The previously built main kitchen unit has been designed to fit over the wheel arch which has has been insulated in preparation.
The bathroom “pod” will include a toilet, shower and the bathroom sink cabinet which has already been built with a fibreglassed wet room floor. There will be a “pocket” door which slides away into the partition. The photos show the walls being formed and the plywood floor structure. You can also see the custom build black waste tank which is located under the marine type toilet.

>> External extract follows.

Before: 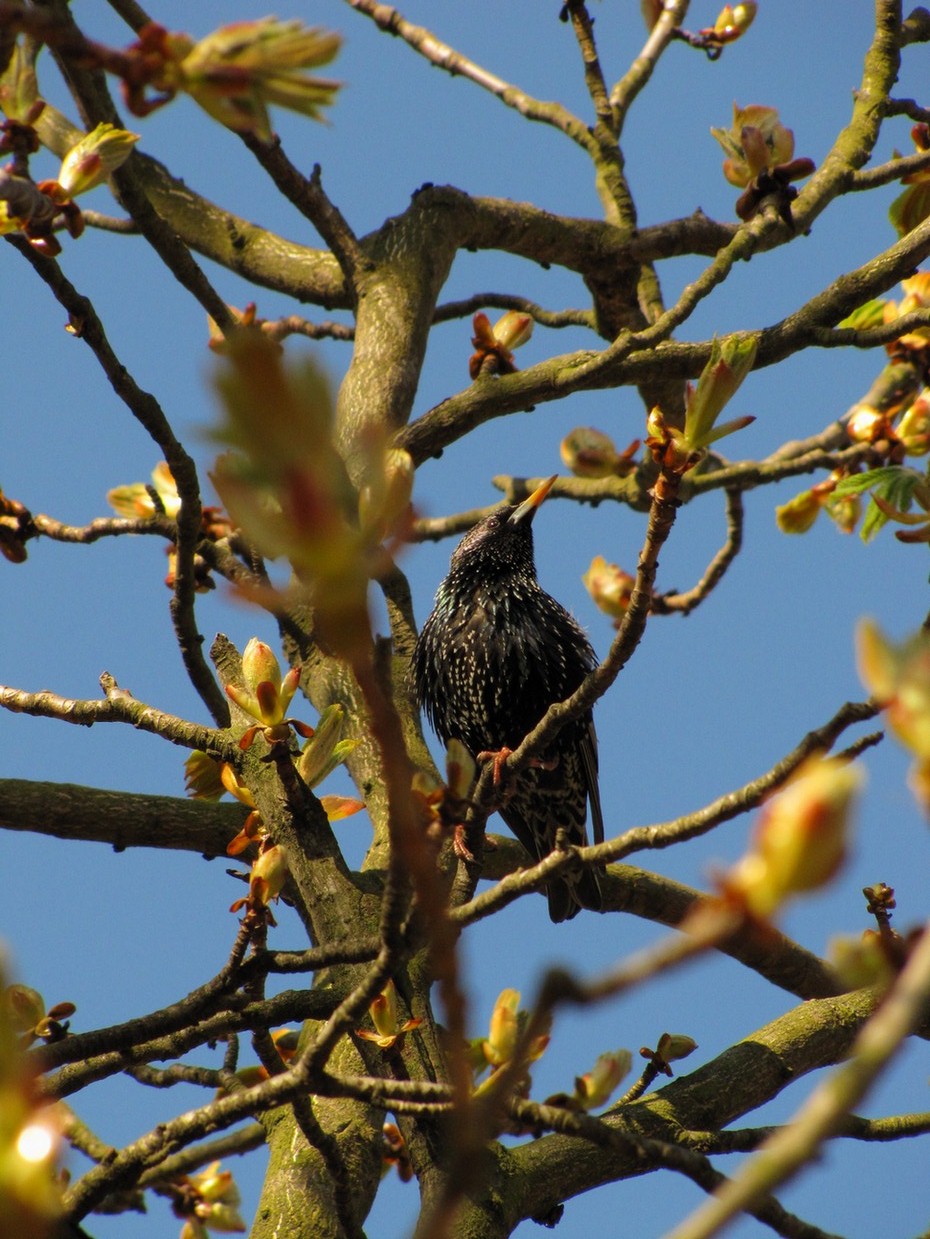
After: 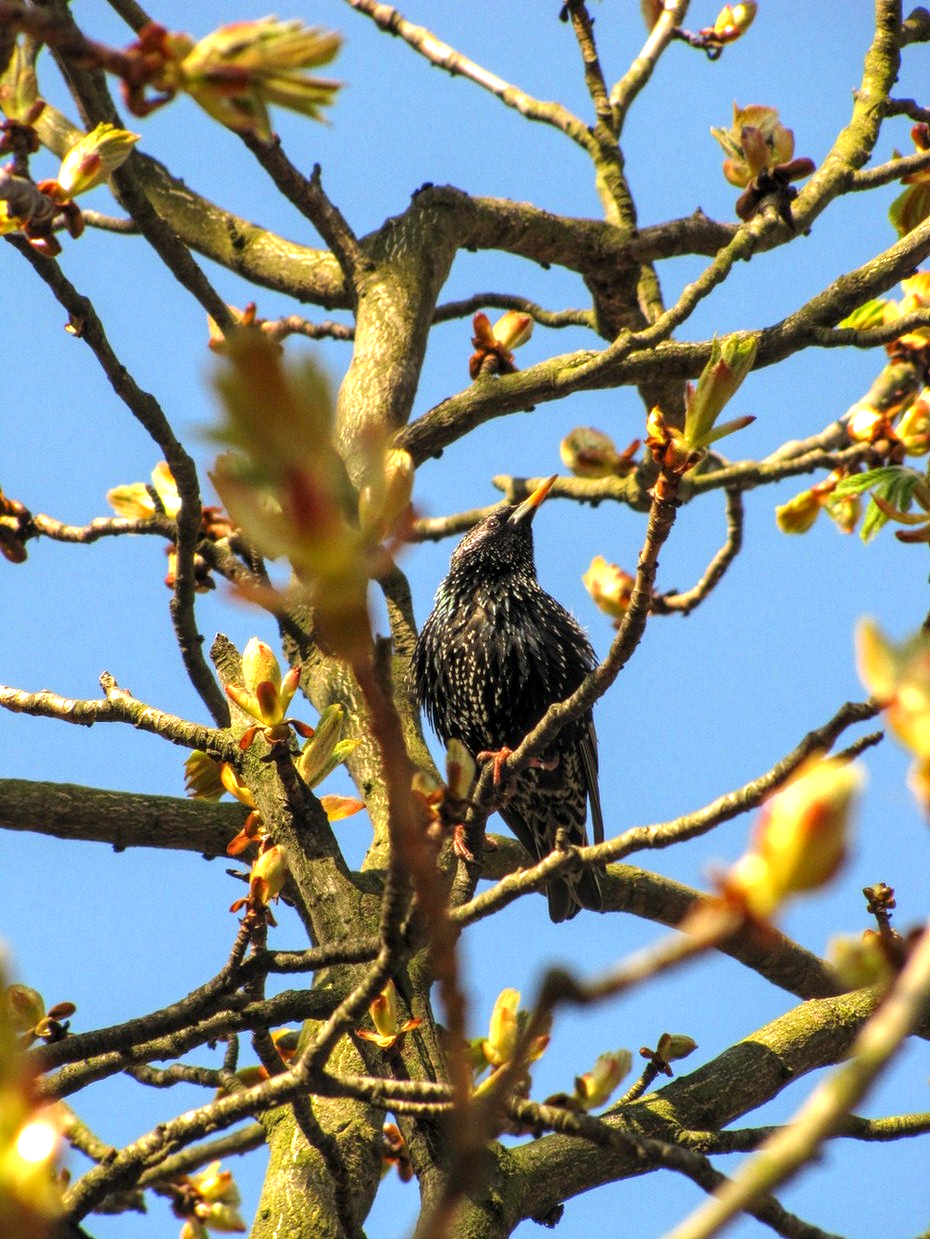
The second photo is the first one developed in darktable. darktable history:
exposure: black level correction 0, exposure 1 EV, compensate exposure bias true, compensate highlight preservation false
local contrast: detail 130%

Here is the floor before and after the fibreglass
its time to fit the vynil flooring before too much furniture is fitted. Quality hard wearing vynil is stiff and difficult to fit at the best of times. This vynil has a silver pattern over dark brown, perfect against the aluminium and Walnut. This will give a waterproof and easy to clean base, on top of which removable carpets can be fitted.

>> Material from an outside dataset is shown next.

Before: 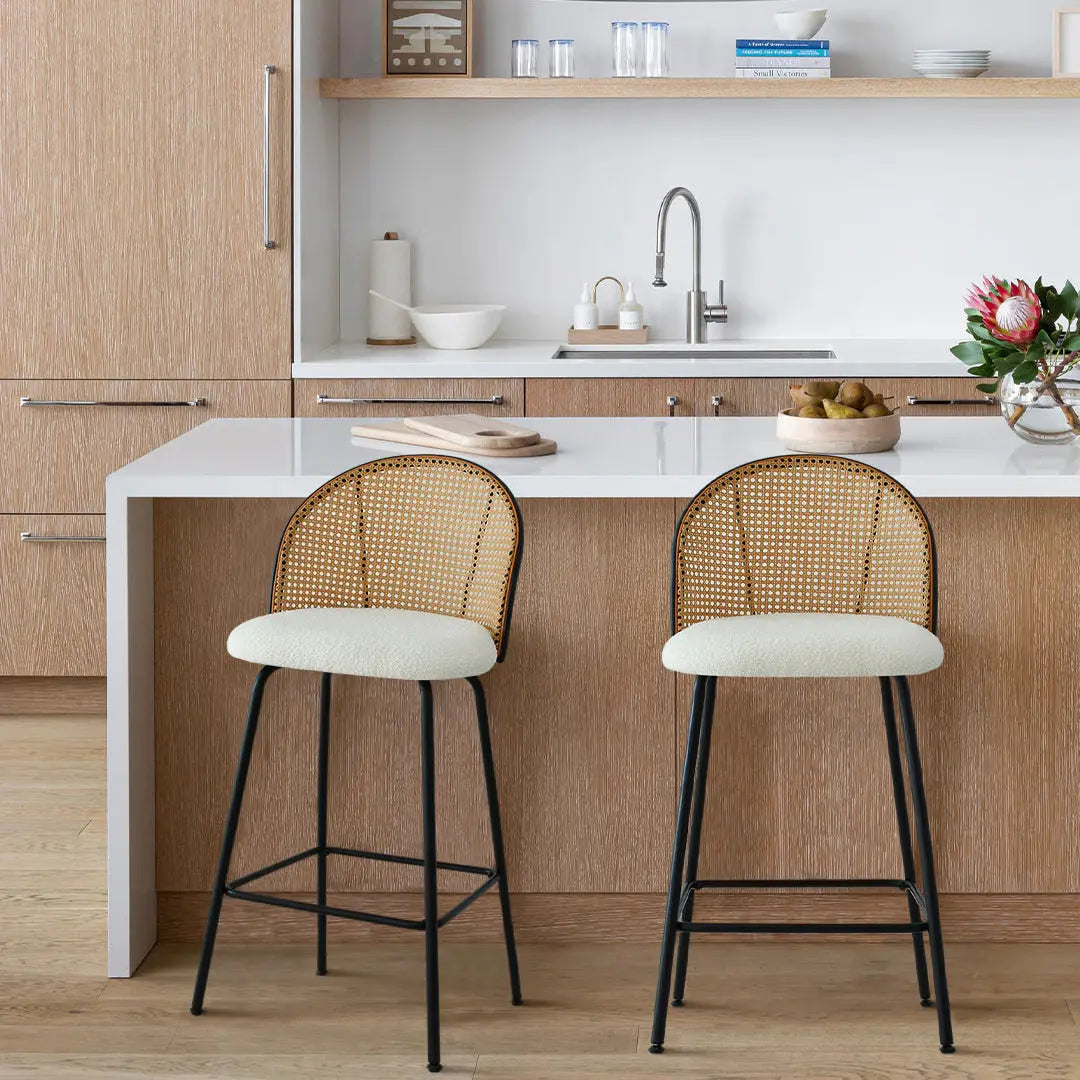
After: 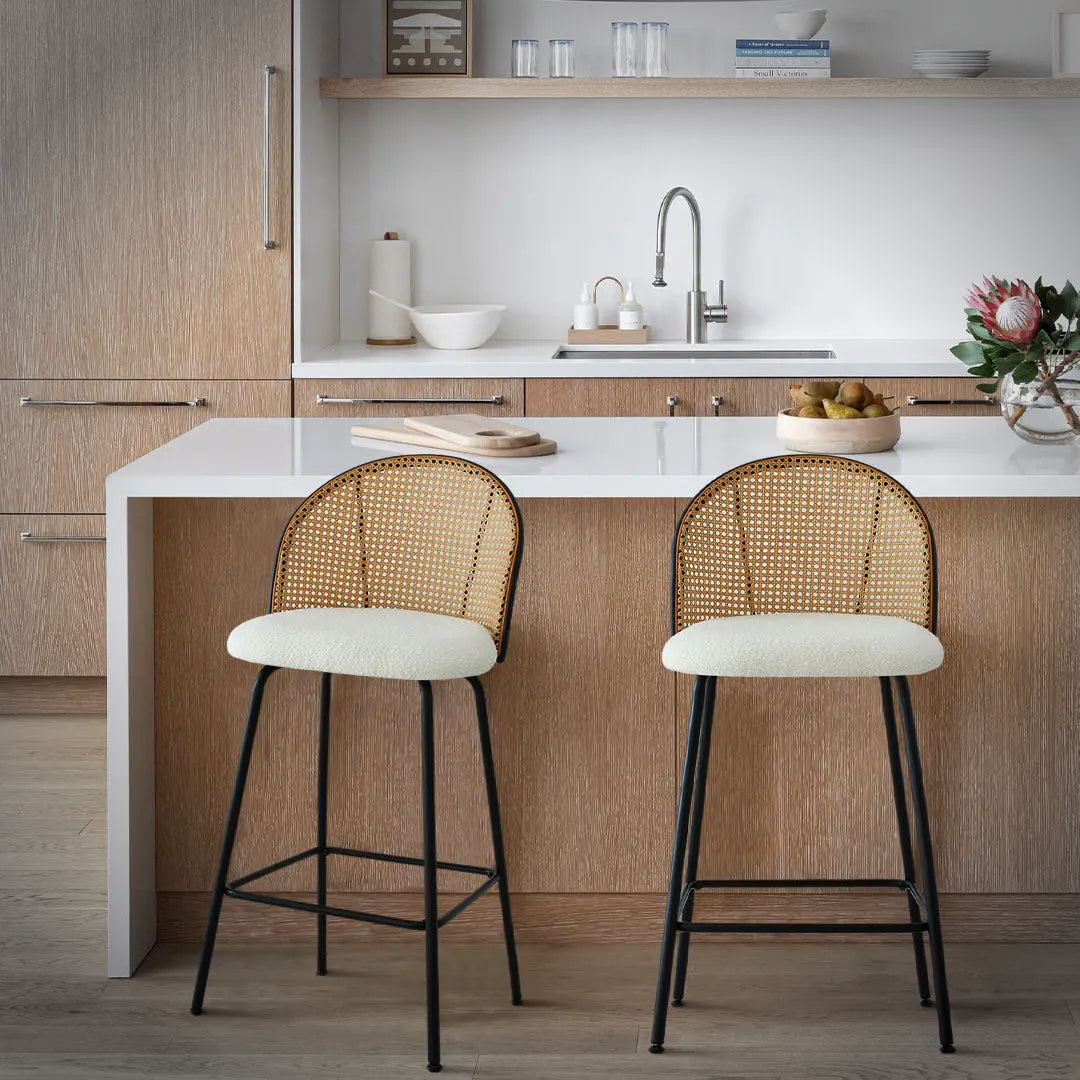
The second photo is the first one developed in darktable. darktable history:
vignetting: fall-off start 75.42%, brightness -0.614, saturation -0.675, width/height ratio 1.088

The bathroom sink unit is the final peice of interior furniture that will be built in the workshop before the bathroom itself is built and the kitchen units fitted. The round sink on the left sits beneath a resin surface and the cupboard to the right is set back to give more room around the toilet. Not sure yet if I am going to fit a rolling tambour door or frosted glass.
Using the American black walnut and maple inlays previously made, the doors and end panel veneers are taped up and applied using a vacuum press. This door panel has 132 separate pieces of veneer!
I have used drawer side plywood to build the drawer boxes. Plywood normally has alternate layers of wood grain in different orientations to give maximum strength in all directions. Drawer side plywood has all layers of wood grain in the same direction, to give maximum strength along the side of the drawer. This means that much thinner material can be used (11mm) and with dovetail joints the result is an extremely sting and lightweight drawer box.
Here is the first piece of the inlay I made being applied to a drawer front. The inlay is layed up with American black walnut veneer and then placed in the vacuum press. The final picture is the result, after the tape has been removed and the face sanded.